На крючке - Виктор Козько 9 стр.


Только пристал к каравайно-запашистому причалу. Сделал первый пробный заброс, как небо сошлось с землей. И было непонятно, откуда берется и грохочет гром, где прячутся блесковицы-молнии. Грозе, громам и молниям, казалось, нет и щели пролезть между водой и тучами. Только ветер пронзал земную, воздушную и водную скрепь. Такой ветрище, что донские волны перекатывались через причал, достигали флага наблюдательной погрузочной будки. Язям явно было не до халявной пшеницы, меня и моих удочек. Но я не горевал. После утреннего возбуждения такая ночь была мне только на руку. Это была моя ночь, моя погода, как, наверно, и сома. Сквозь вихри и смерчи он прощально приветствовал меня. Потому что утром я покидал его и Дон. Мы хорошо запомнили и всласть потешили друг друга. И сейчас он без натяжки может засвидетельствовать: где-то все же есть человек, а я - где-то есть сом. Мой сом.

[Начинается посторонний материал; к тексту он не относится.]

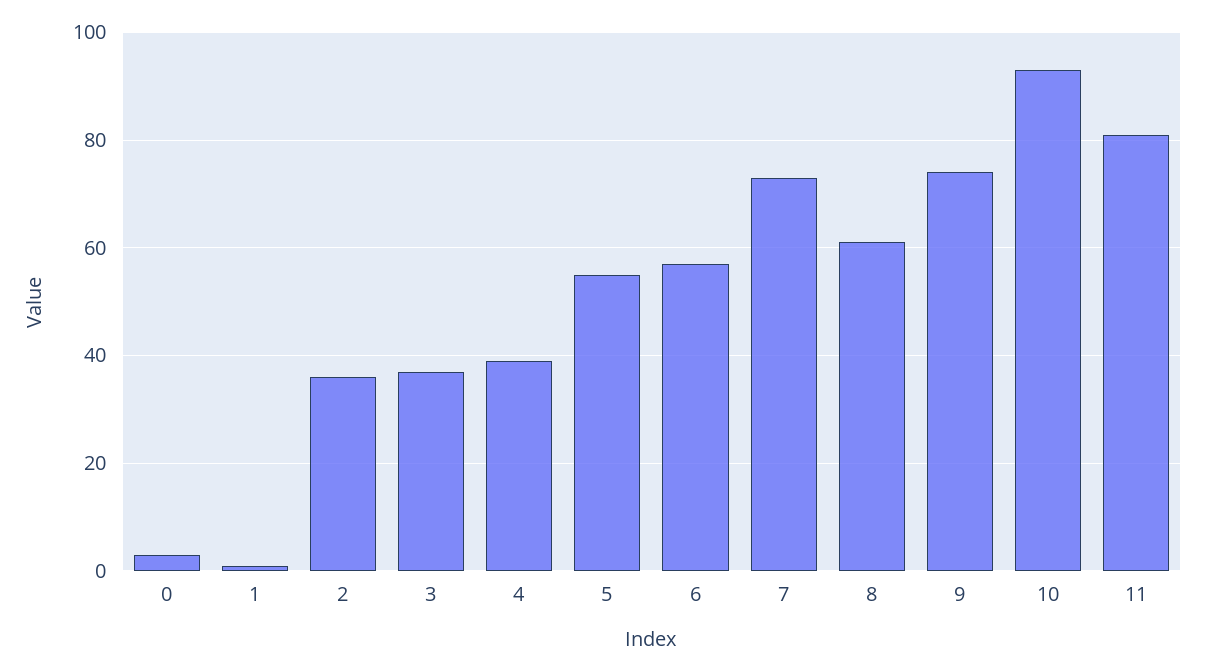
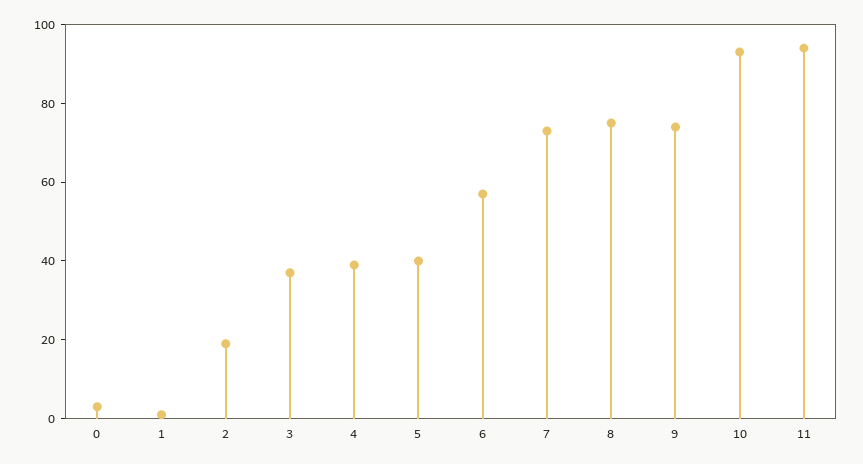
2: 35 -> 20
5: 55 -> 40
8: 60 -> 75
11: 80 -> 95

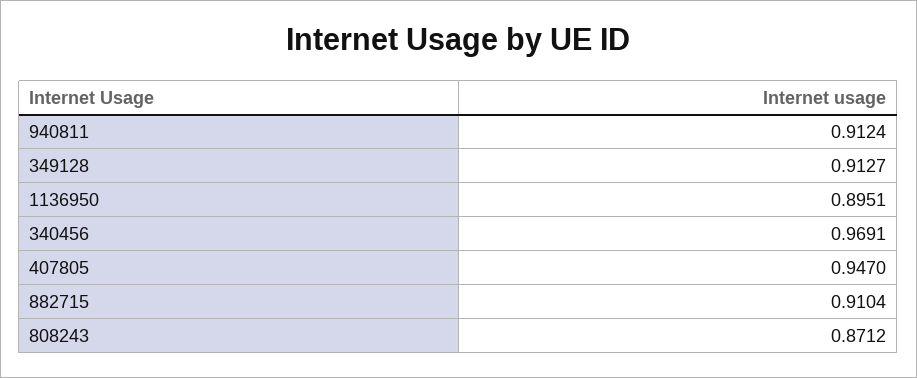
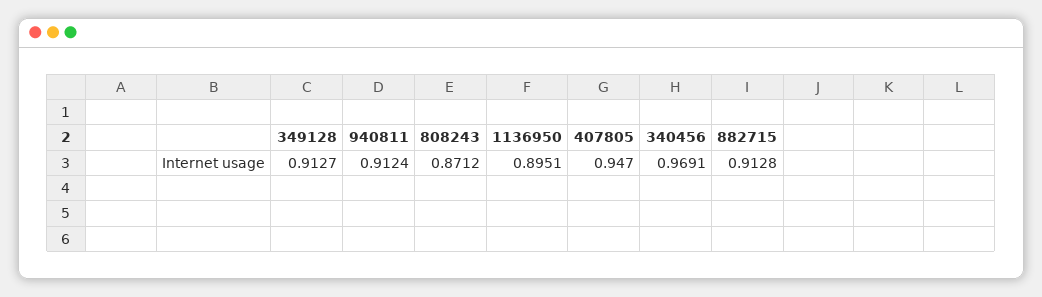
882715: 0.9104 -> 0.9128

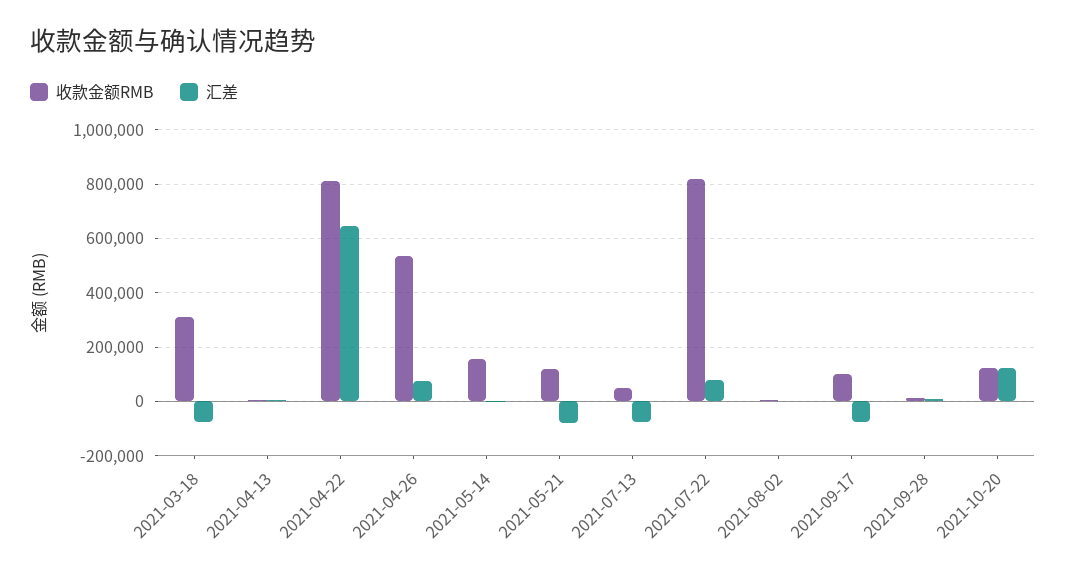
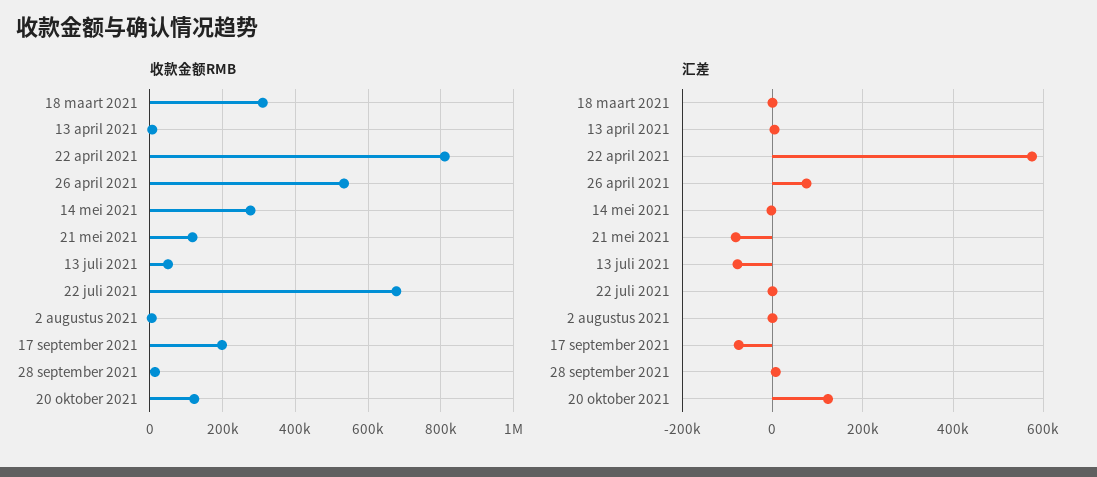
汇差, 2021-03-18: -75000 -> 0
汇差, 2021-04-22: 650000 -> 580000
收款金额RMB, 2021-05-14: 150000 -> 280000
收款金额RMB, 2021-07-22: 825000 -> 680000
汇差, 2021-07-22: 75000 -> 0
收款金额RMB, 2021-09-17: 100000 -> 200000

Пролетарский карп на панстве

Все знают, что карась любит, чтобы его жарили в сметане. Карпу же более по нраву быть фаршированным. Общеизвестно это еще со времен царя Гороха, когда тот, еще не фаршированный, живой карп, в магазине и на базаре стоил девяносто копеек килограмм. Но мелкий. А вот за рубль двадцать - большой. Можно сказать даже - крупный. Карась также, исходя из размеров, оптом и в розницу - на круг шел по шестьдесят копеек и чуть больше. Жил же царь Горох. Да и люди вокруг него. Уважали природу и рыбу.

На большого карпа был и большой спрос. Особенно на золотистого. Не такой, конечно, как на туалетную бумагу, в те же гороховы времена, но все же. Карпов хватало всем. Давать его - тогда так уж было заведено, все только давали, а не продавали. Обычно по осени, когда он аккурат подходил, поспевал под фарширование. И каждая его чешуйка, кстати, также крупная - как золотая звезда на груди вождя и генерального секретаря компартии.

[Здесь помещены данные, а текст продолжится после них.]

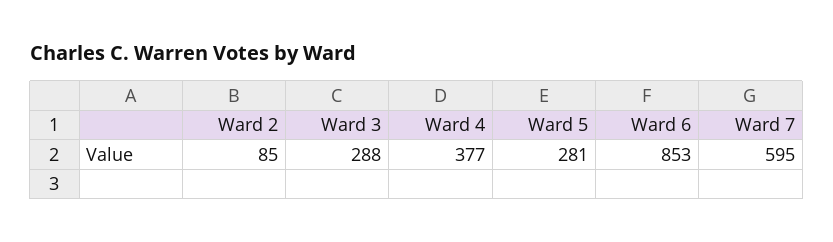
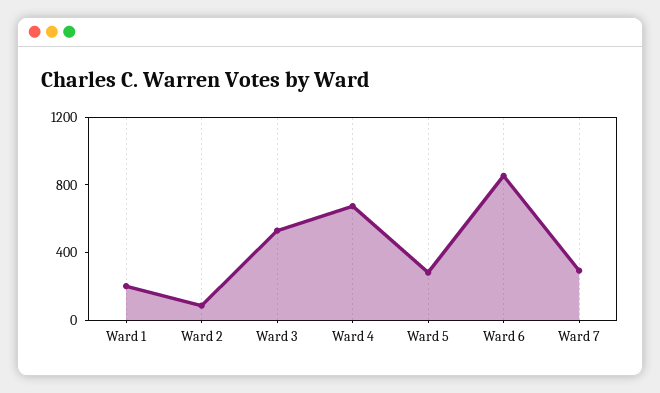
Ward 3: 288 -> 500
Ward 4: 377 -> 700
Ward 7: 595 -> 300
Ward 1: none -> 200

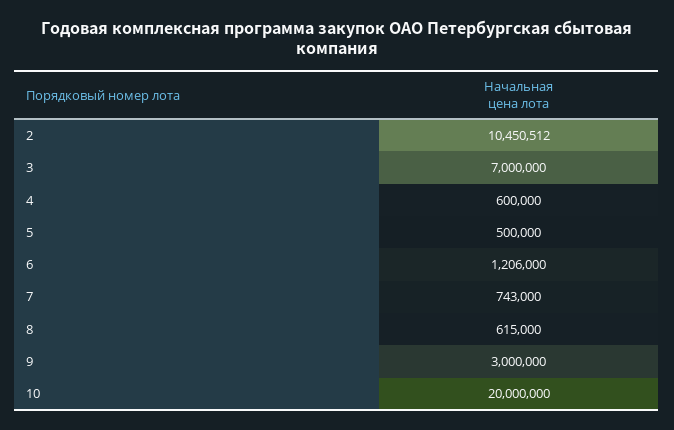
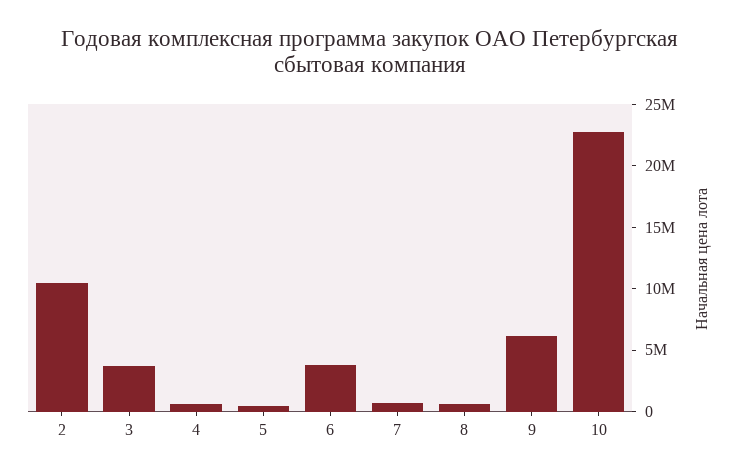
3: 7000000 -> 4000000
6: 1206000 -> 4000000
9: 3000000 -> 6000000
10: 20000000 -> 23000000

Карась же, хоть и более доступный по цене, такой популярностью и спросом не пользовался. Пустозельная рыба. Присосалась, растет подле карпов, как пырей в огороде. Ни досматривать, ни кормить ее не надо. Одно - время от времени пропалывать, чтобы не замусоривал культурное пространство. Ко всему прочему, карась этот с душком еще, тиной пахнет, даже на сковороде и в сметане. Рылся и плескался, как дома в коммунальной ванне, в каждом пруду и в каждой луже - воробью по колено - при каждой животноводческой ферме среди ее стоков, где и коровы брезговали воду пить. Даже в водоемах, прудах вблизи современных энергоносителей - бензозаправочных станций. Живет, пасется и плодится. Кто знает, может, это предшественник будущего человека и человечества.

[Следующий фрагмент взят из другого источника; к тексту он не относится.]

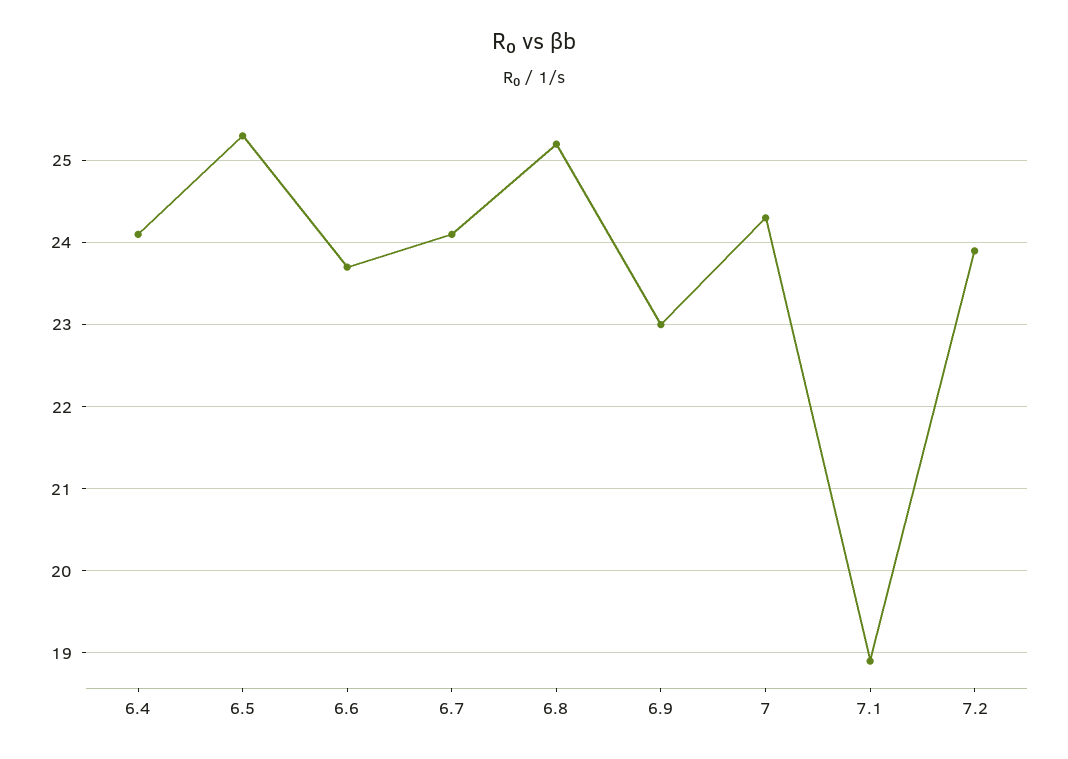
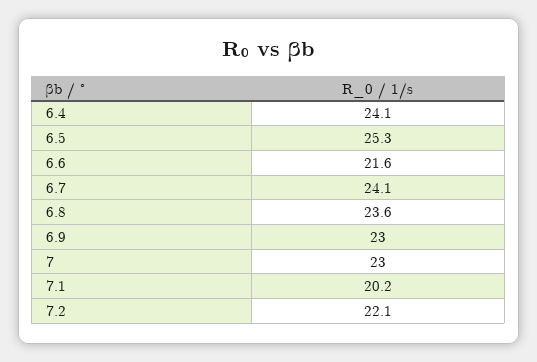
6.6: 23.7 -> 21.6
6.8: 25.2 -> 23.6
7: 24.3 -> 23
7.1: 18.9 -> 20.2
7.2: 23.9 -> 22.1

Да, ранее, при мракобесии царя Гороха, были времена, сегодня же одни только моменты: пескарь плотвицу сгреб - платит алименты. Нет, не одни лишь цари, но изредка и вассалы, смерды допускались к халявному корыту. Потребляли, что Бог послал - дары земли, воды и леса. Правда, в виде объедков - костей с царского стола. Выпадали они и фаршированные, и в сметане. Кто насколько ухватист и кому уж что на роду написано. Но карп и карась всегда были и оставались самой что ни на есть челядно-пролетарской рыбой, народу и для народа, как опиум. Потому последние крепко и без принуждения усвоили: лучшая рыба - мясо, лучшее же их мясо - колбаса за два двадцать. Но с этим лучшим было туго. Может, как раз потому и люди, и рыба той поры полюбили четверг, объявили его едва ли не праздничным днем. Не обозначив, правда, чей все же и кому в тот день праздник, окрестив его просто рыбным днем по всей шестой части суши.

Ничего, конечно, плохого, где-то есть даже день сурка. А советских праздников - так все триста шестьдесят пять дней в году: празднуйте и не просыхайте. Хотя в данном случае праздник был не конкретизирован. На одной шестой части суши совместно праздновали караси в сметане, - а больше без, фаршированные карпы и люди - на сухую. Рот драло, глаза на вылупку, но ели. Не кошмар и не ужас, как сегодня, когда только от одного взгляда на ценники карпа с карасем может случиться медвежья болезнь: тоньше соломинки, выше хороминки. Карп фаршированный в наших кулинариях и кафе взлетел в цене до космических высот - в сто, сто пятьдесят раз. Как-то даже неприлично озвучивать цифру - промолчу. Восток, конечно, дело тонкое. Но мы, похоже, все уже узбеки. Подобно Ходже Насреддину, наслаждаемся запахом еды, оплачивая ее даже не звоном монет - ужасом восстающих волос и пугачевским бунтом желудка.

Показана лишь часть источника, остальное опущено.